**GOAL OF THE EXERCISE**:
Output every line below exactly, please, omitting pictures.

**SUPPLIED DATA**:
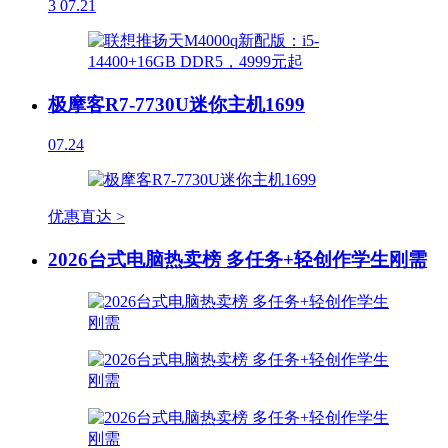
3
07.21
极摩客R7-7730U迷你主机1699
07.24
优惠直达 >
2026台式电脑热卖榜 多任务+轻创作学生刚需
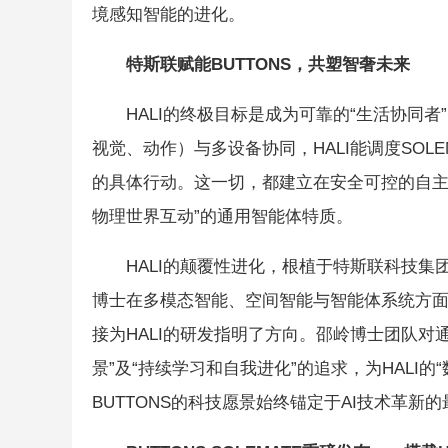
境感知智能的进化。
特斯联赋能B
UTTONS
，共塑智奢未来
HALI的终极目标是成为可靠的“生活协同
视觉、动作）与多设备协同，HALI能调度SOL
的具体行动。这一切，都建立在安全可控的自主
物理世界互动”的通用智能体特质。
HALI的颠覆性进化，根植于特斯联科技
博士在多模态智能、空间智能与智能体系统方面
接为HALI的研发指明了方向。邵岭博士团队对
景”及“持续学习和自我进化”的追求，为HALI
BUTTONS的科技愿景始终锚定于AI技术革新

**RESPONSE TO THE TASK**:
3
07.21
极摩客R7-7730U迷你主机1699
07.24
优惠直达 >
2026台式电脑热卖榜 多任务+轻创作学生刚需
境感知智能的进化。
特斯联赋能B
UTTONS
，共塑智奢未来
HALI的终极目标是成为可靠的“生活协同
视觉、动作）与多设备协同，HALI能调度SOL
的具体行动。这一切，都建立在安全可控的自主
物理世界互动”的通用智能体特质。
HALI的颠覆性进化，根植于特斯联科技
博士在多模态智能、空间智能与智能体系统方面
接为HALI的研发指明了方向。邵岭博士团队对
景”及“持续学习和自我进化”的追求，为HALI
BUTTONS的科技愿景始终锚定于AI技术革新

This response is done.